#### [WHAT YOU NEED TO DO]
Each record needs to be transcribed word for word, though without its pictures.

━━━━━━

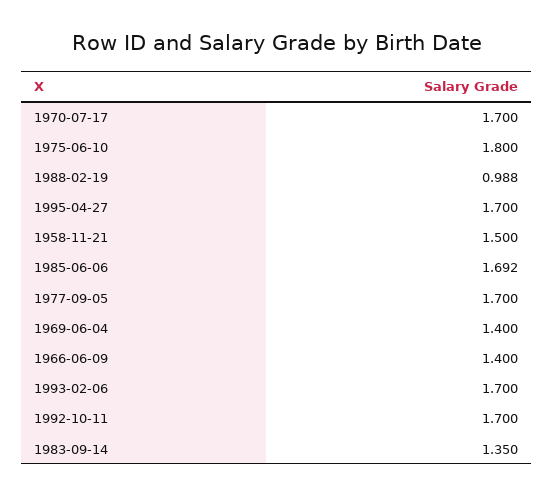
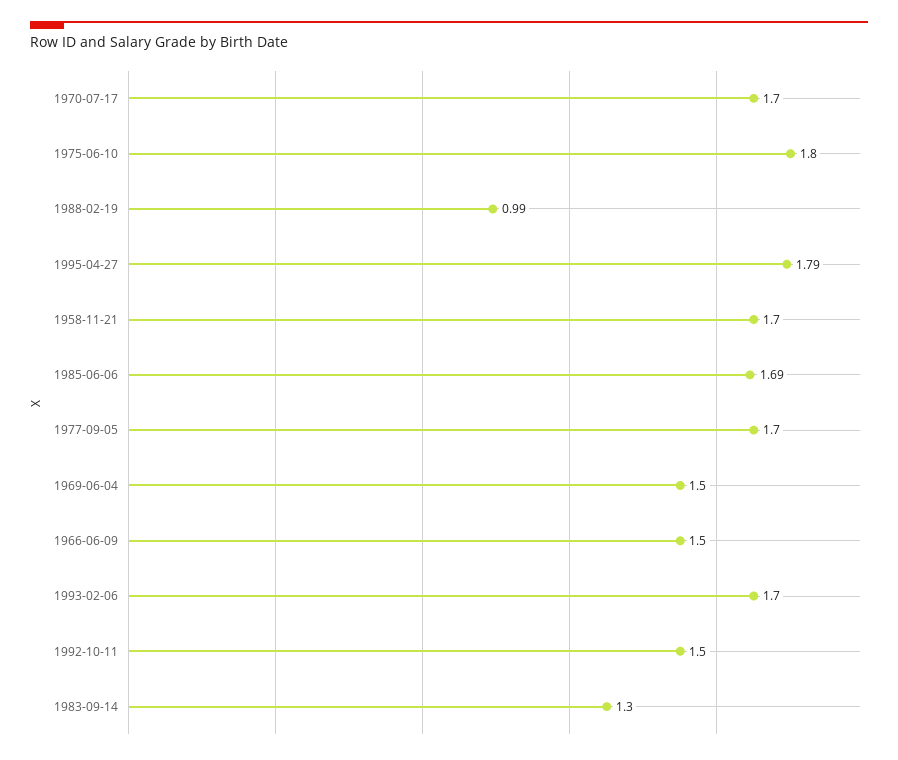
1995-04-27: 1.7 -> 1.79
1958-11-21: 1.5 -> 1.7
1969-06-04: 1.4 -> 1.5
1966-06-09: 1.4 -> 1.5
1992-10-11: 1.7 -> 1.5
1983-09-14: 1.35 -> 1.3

━━━━━━

#### [EXERCISE OUTPUT]
1995-04-27: 1.7 -> 1.79
1958-11-21: 1.5 -> 1.7
1969-06-04: 1.4 -> 1.5
1966-06-09: 1.4 -> 1.5
1992-10-11: 1.7 -> 1.5
1983-09-14: 1.35 -> 1.3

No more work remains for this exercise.